# R32 on 19" WORK MEISTER



## gtrlux (Mar 8, 2006)

Thought it would be interesting to share this::smokin: 
0.5J-19 Work Meister S1 - GOOD-YEAR EAGLE F1:265/30R19


----------



## sparks (May 10, 2005)

I Like it , lovely wheels i have some 17's for my silvia but they almost look too big on the R32!!!

Just my thoughts.


----------



## DCD (Jun 28, 2001)

too big


----------



## gtrlux (Mar 8, 2006)

The problem (or not) with the Work Meisters is that the center-piece looks like 15" when you have them in 17"
In 19" the Center looks really nice, but yeah I guess its too much.
But the Meisters in white-polish are just lovely rims . . .Top5 favorites for me.


----------



## tuRBy (Feb 8, 2006)

:clap: fantastic!:clap: would love a set myself, anyone got a set of 18'' ? [for 32gtr]


----------



## leggus (Feb 15, 2006)

Nice clean car, notice how clean under rear wheel arch in pic number two.


----------



## gtrlux (Mar 8, 2006)

The japaneses are not working 25 hours a day for nothing:chuckle:


----------



## Unique A/S (Jan 9, 2005)

nice! i luv white car's with white wheels. and even more so if they got polished rim.

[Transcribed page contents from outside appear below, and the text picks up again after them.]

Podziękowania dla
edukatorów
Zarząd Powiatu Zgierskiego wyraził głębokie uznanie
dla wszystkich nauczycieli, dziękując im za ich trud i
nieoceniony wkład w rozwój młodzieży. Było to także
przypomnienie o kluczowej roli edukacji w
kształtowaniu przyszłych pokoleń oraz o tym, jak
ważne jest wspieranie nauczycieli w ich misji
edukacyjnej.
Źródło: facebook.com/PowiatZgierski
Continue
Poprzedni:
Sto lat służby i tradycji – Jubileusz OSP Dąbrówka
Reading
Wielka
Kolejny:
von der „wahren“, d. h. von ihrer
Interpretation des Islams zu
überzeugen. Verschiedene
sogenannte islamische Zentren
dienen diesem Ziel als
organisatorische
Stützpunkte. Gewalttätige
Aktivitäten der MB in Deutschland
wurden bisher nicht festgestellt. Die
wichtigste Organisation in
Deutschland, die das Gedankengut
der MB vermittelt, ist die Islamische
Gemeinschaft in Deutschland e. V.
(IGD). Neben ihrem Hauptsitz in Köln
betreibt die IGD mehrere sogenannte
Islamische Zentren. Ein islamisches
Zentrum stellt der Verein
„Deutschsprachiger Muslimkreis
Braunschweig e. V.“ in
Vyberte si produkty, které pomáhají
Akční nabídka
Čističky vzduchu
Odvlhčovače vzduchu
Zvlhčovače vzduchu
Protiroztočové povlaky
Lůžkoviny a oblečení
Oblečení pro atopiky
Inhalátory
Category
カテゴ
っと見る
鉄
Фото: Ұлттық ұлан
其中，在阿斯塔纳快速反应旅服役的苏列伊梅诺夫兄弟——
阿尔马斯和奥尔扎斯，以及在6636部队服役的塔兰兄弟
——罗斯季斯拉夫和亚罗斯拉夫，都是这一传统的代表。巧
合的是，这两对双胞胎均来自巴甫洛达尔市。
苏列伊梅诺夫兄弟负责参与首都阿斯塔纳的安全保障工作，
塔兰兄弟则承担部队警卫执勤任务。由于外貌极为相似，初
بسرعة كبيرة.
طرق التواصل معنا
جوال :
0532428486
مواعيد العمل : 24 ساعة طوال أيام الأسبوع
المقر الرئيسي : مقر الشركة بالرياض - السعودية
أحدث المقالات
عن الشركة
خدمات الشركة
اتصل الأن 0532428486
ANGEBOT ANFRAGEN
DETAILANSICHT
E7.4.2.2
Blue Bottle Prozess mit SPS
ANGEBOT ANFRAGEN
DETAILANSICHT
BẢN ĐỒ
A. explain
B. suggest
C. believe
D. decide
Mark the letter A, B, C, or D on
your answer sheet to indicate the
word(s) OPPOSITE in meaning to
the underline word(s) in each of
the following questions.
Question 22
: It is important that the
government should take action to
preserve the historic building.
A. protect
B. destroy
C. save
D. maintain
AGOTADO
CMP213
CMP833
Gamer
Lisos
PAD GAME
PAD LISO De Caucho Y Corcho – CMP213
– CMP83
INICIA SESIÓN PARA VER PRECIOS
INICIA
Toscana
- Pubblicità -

me like a lot.:smokin: :smokin: :smokin:


----------



## JapFreak786 (Aug 29, 2003)

WAY to big,18"'s would have looked much better IMO


----------



## GTR RICH (Oct 30, 2005)

i got 18" s on mine and they make it a bit harsh on the ride so i don't know if you'll have any teeth left with 19" s ,17"s are the best for comfort & look IMO


----------



## Snowfiend (Jul 11, 2006)

Lovely rims...but yeah maybe a bit too big, 18's of these would look the nuts.


----------



## Nick MW (Aug 15, 2003)

Love the car but have to agree, 18s would have been so much better.


----------



## DCD (Jun 28, 2001)

gtrlux said:


> The japaneses are not working 25 hours a day for nothing:chuckle:


ha ha ha....oh please don't make me spill my coffee. That's the biggest myth ever. LOL:chuckle:


----------



## Bean (Oct 12, 2001)

DCD said:


> ha ha ha....oh please don't make me spill my coffee. That's the biggest myth ever. LOL:chuckle:


I think he means 'at work' rather than 'working' :chuckle:


----------



## gtrlux (Mar 8, 2006)

lol


----------



## NuttyRB26 (Jul 9, 2006)

I think those rims look :thumbsup: On there


----------



## yokotas13 (Nov 12, 2006)

that car is beautiful!!1 Lovely wheels


----------



## whoflungdung (May 7, 2005)

Looks a lovely car, and stunning wheels

But...I *Shudder* to think how it handles

17's are just right for a 32, unless you want to sacrifice handling etc


----------



## MADsteve (Nov 25, 2004)

I love the way the car looks on them, 

absolutely perfect IMO, and I'm sure you wont notice the negligable difference to the way the car handles


----------



## r5ben (Sep 5, 2006)

i like it ! looks very clean too, 
im running 19"s on my r33


----------